Tarefa proposta -> Continue o texto sobre a disputa judicial da família de João Egídio da Costa com o plano de saúde MedSênior a partir da última frase apresentada.

Mesmo assim, recebeu alta da unidade sete horas após a chegada. A recomendação foi tratamento com medicamentos para hipertensão e ansiedade, pois o caso não foi considerado urgente. Porém, Costa procurou atendimento médico novamente poucas horas depois, após convulsionar em casa.

Na segunda vez, a família optou pelo hospital Santa Lúcia, que recomendou uma cirurgia de urgência, "visto que o atraso diagnóstico poderia levar a maior risco de sequelas definitivas e e pior diagnóstico oncológico". O procedimento foi pago por parentes, pois o hospital não é conveniado com a MedSênior. João Egídio da Costa morreu em janeiro de 2024.

Parte das ações judiciais da família de Costa contra o plano de saúde aguardam julgamento no Superior Tribunal de Justiça, enquanto outras estão no Tribunal de Justiça do Distrito Federal, que já impôs algumas derrotas ao plano de saúde. Porém, essas perdas da empresa poderiam ser maiores.

Linhas para análise ->
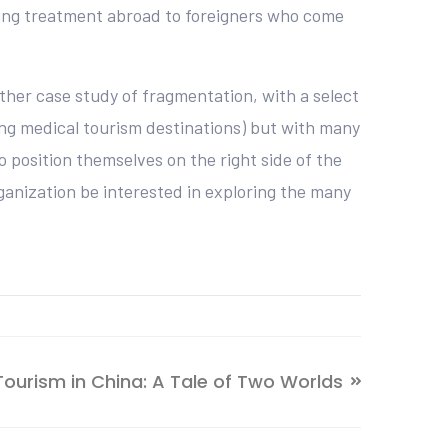
eking treatment abroad to foreigners who come
ther case study of fragmentation, with a select
ing medical tourism destinations) but with many
 position themselves on the right side of the
rganization be interested in exploring the many
Tourism in China: A Tale of Two Worlds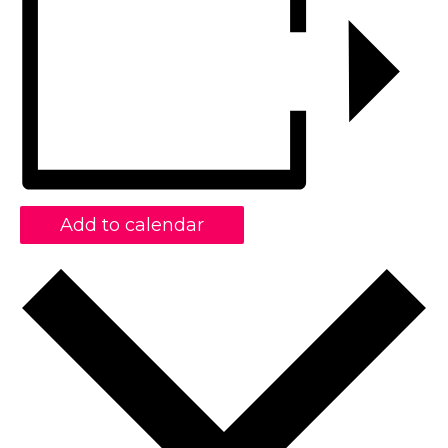
Add to calendar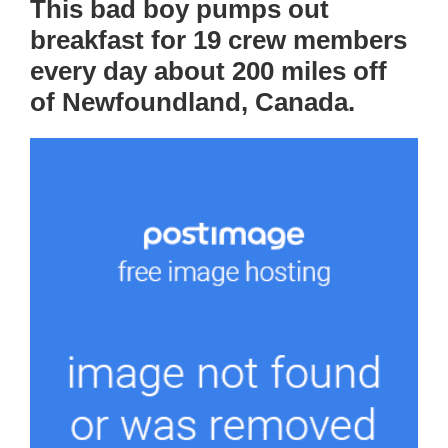
This bad boy pumps out
breakfast for 19 crew members
every day about 200 miles off
of Newfoundland, Canada.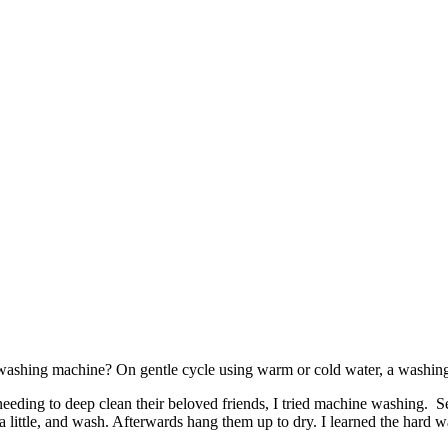
e washing machine? On gentle cycle using warm or cold water, a washing
d needing to deep clean their beloved friends, I tried machine washing.
little, and wash. Afterwards hang them up to dry. I learned the hard w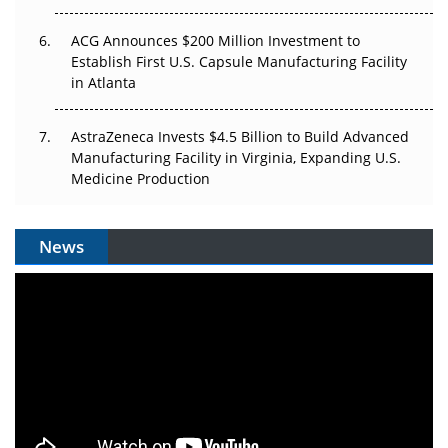
ACG Announces $200 Million Investment to
Establish First U.S. Capsule Manufacturing Facility
in Atlanta
AstraZeneca Invests $4.5 Billion to Build Advanced
Manufacturing Facility in Virginia, Expanding U.S.
Medicine Production
News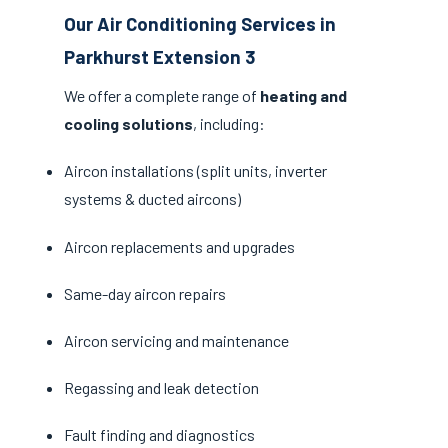
Our Air Conditioning Services in
Parkhurst Extension 3
We offer a complete range of
heating and
cooling solutions
, including:
Aircon installations (split units, inverter
systems & ducted aircons)
Aircon replacements and upgrades
Same-day aircon repairs
Aircon servicing and maintenance
Regassing and leak detection
Fault finding and diagnostics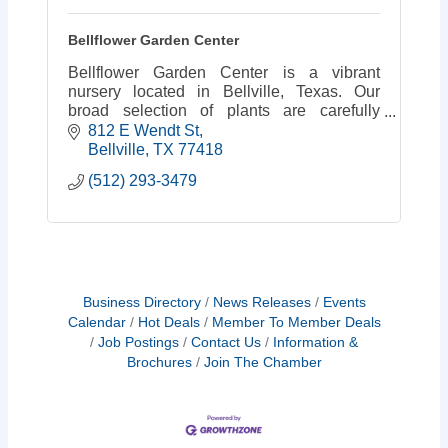
Bellflower Garden Center
Bellflower Garden Center is a vibrant
nursery located in Bellville, Texas. Our
broad selection of plants are carefully
chosen with garden performance in mind.
812 E Wendt St
Bellville
TX
77418
(512) 293-3479
Business Directory
News Releases
Events
Calendar
Hot Deals
Member To Member Deals
Job Postings
Contact Us
Information &
Brochures
Join The Chamber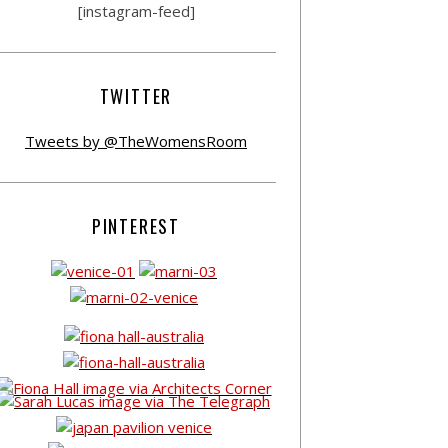
[instagram-feed]
TWITTER
Tweets by @TheWomensRoom
PINTEREST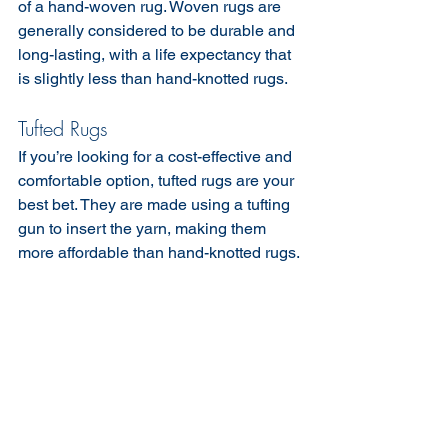
of a hand-woven rug. Woven rugs are 
generally considered to be durable and 
long-lasting, with a life expectancy that 
is slightly less than hand-knotted rugs.
Tufted Rugs
If you’re looking for a cost-effective and 
comfortable option, tufted rugs are your 
best bet. They are made using a tufting 
gun to insert the yarn, making them 
more affordable than hand-knotted rugs.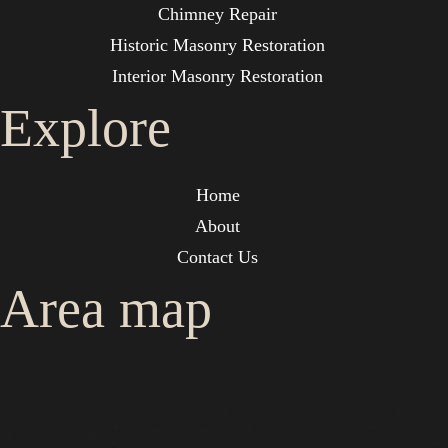
Chimney Repair
Historic Masonry Restoration
Interior Masonry Restoration
Explore
Home
About
Contact Us
Area map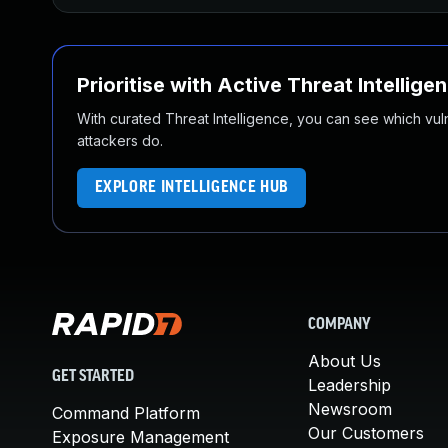
Prioritise with Active Threat Intellige
With curated Threat Intelligence, you can see which vulner
attackers do.
EXPLORE INTELLIGENCE HUB
COMPANY
About Us
GET STARTED
Leadership
Newsroom
Command Platform
Our Customers
Exposure Management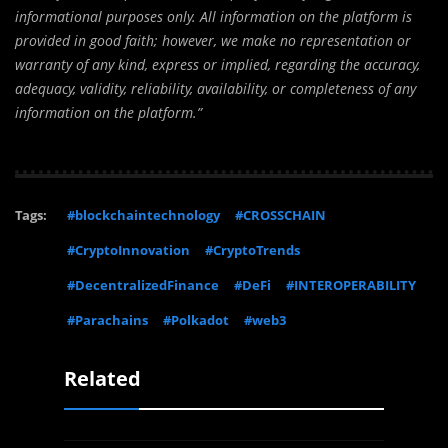
informational purposes only. All information on the platform is
provided in good faith; however, we make no representation or
warranty of any kind, express or implied, regarding the accuracy,
adequacy, validity, reliability, availability, or completeness of any
information on the platform.”
Tags:
#blockchaintechnology
#CROSSCHAIN
#CryptoInnovation
#CryptoTrends
#DecentralizedFinance
#DeFi
#INTEROPERABILITY
#Parachains
#Polkadot
#web3
Related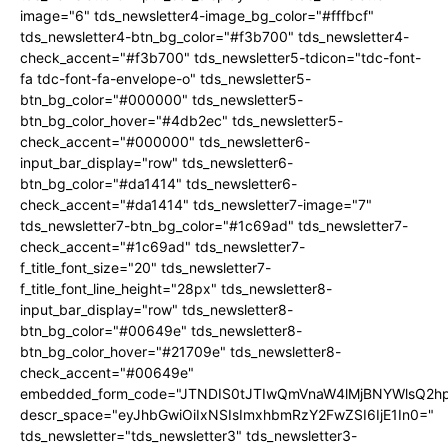
image="6" tds_newsletter4-image_bg_color="#fffbcf"
tds_newsletter4-btn_bg_color="#f3b700" tds_newsletter4-
check_accent="#f3b700" tds_newsletter5-tdicon="tdc-font-
fa tdc-font-fa-envelope-o" tds_newsletter5-
btn_bg_color="#000000" tds_newsletter5-
btn_bg_color_hover="#4db2ec" tds_newsletter5-
check_accent="#000000" tds_newsletter6-
input_bar_display="row" tds_newsletter6-
btn_bg_color="#da1414" tds_newsletter6-
check_accent="#da1414" tds_newsletter7-image="7"
tds_newsletter7-btn_bg_color="#1c69ad" tds_newsletter7-
check_accent="#1c69ad" tds_newsletter7-
f_title_font_size="20" tds_newsletter7-
f_title_font_line_height="28px" tds_newsletter8-
input_bar_display="row" tds_newsletter8-
btn_bg_color="#00649e" tds_newsletter8-
btn_bg_color_hover="#21709e" tds_newsletter8-
check_accent="#00649e"
embedded_form_code="JTNDIS0tJTIwQmVnaW4lMjBNYWlsQ2
descr_space="eyJhbGwiOiIxNSIsImxhbmRzY2FwZSI6IjE1In0="
tds_newsletter="tds_newsletter3" tds_newsletter3-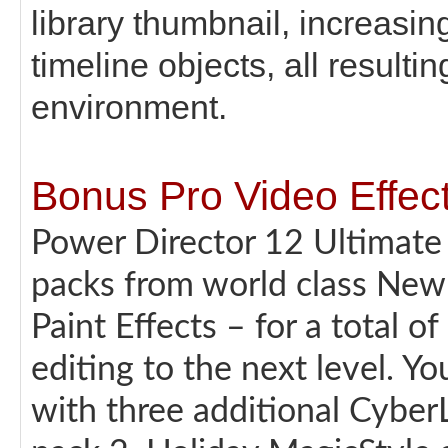
library thumbnail, increasing
timeline objects, all resulti
environment.
Bonus Pro Video Effect
Power Director 12 Ultimate 
packs from world class New
Paint Effects – for a total o
editing to the next level. Yo
with three additional Cyber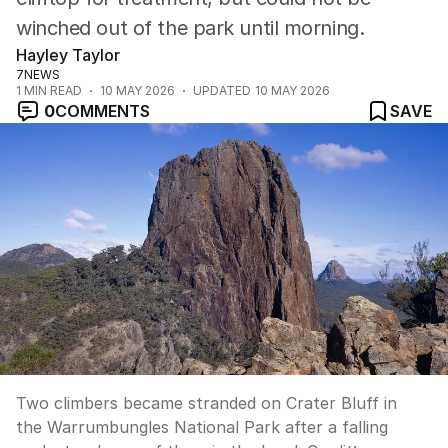
winched out of the park until morning.
Hayley Taylor
7NEWS
1
MIN READ
10 MAY 2026
UPDATED
10 MAY 2026
0
COMMENTS
SAVE
Two climbers became stranded on Crater Bluff in
the Warrumbungles National Park after a falling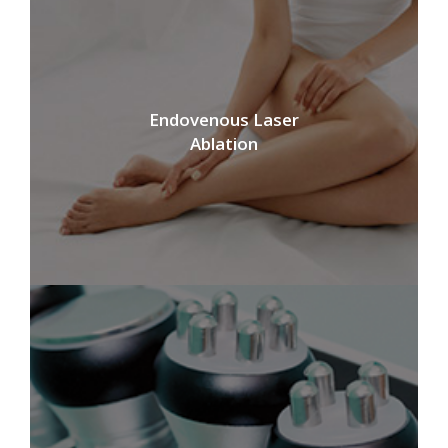
Endovenous Laser
Ablation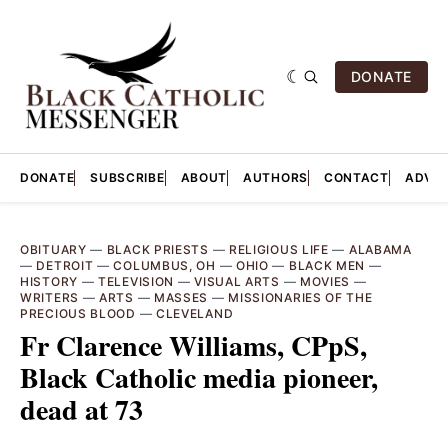
DONATE
DONATE
SUBSCRIBE
ABOUT
AUTHORS
CONTACT
ADVER
OBITUARY
—
BLACK PRIESTS
—
RELIGIOUS LIFE
—
ALABAMA
—
DETROIT
—
COLUMBUS, OH
—
OHIO
—
BLACK MEN
—
HISTORY
—
TELEVISION
—
VISUAL ARTS
—
MOVIES
—
WRITERS
—
ARTS
—
MASSES
—
MISSIONARIES OF THE
PRECIOUS BLOOD
—
CLEVELAND
Fr Clarence Williams, CPpS,
Black Catholic media pioneer,
dead at 73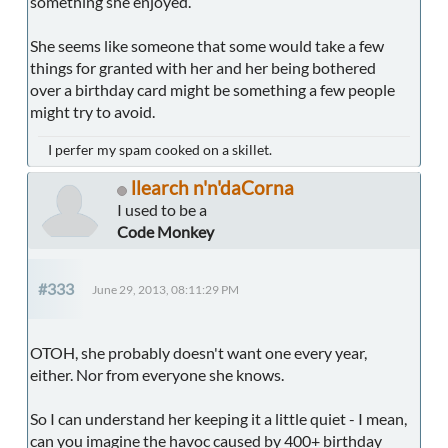
something she enjoyed.
She seems like someone that some would take a few
things for granted with her and her being bothered
over a birthday card might be something a few people
might try to avoid.
I perfer my spam cooked on a skillet.
llearch n'n'daCorna
I used to be a
Code Monkey
#333
June 29, 2013, 08:11:29 PM
OTOH, she probably doesn't want one every year,
either. Nor from everyone she knows.
So I can understand her keeping it a little quiet - I mean,
can you imagine the havoc caused by 400+ birthday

Resposta da tarefa ->
Num dos processos, o desembargador Eustáquio de Castro e a oitava turma cível do TJDF reduziram os valores devidos pelo plano de saúde. Em primeira instância, o juiz do caso obrigou a MedSênior a pagar pouco mais de 182 mil reais pelos gastos hospitalares de Costa, além de cinco mil reais de indenização por não tê-lo internado.

Porém, na segunda instância, o desembargador Eustáquio de Castro e os outros integrantes da oitava turma cível do TJDF reformaram a decisão. Argumentaram que não havia o que indenizar, pois o plano de saúde não recusou o atendimento, apenas analisou mal a situação médica de Costa. Sobre este caso, a MedSênior afirmou "que cumpre rigorosamente as regras estabelecidas pelo órgão regulador ANS e que está à disposição da justiça para quaisquer demandas neste sentido".

A situação de Costa não foi a única história problemática vivida por uma família dentro da unidade de pronto socorro da MedSênior no Setor de Indústrias Gráficas do Distrito Federal. Um outro paciente, que não terá seu nome divulgado a pedido da família, morreu nessa unidade de atendimento após ficar seis dias internado numa sala sem janelas.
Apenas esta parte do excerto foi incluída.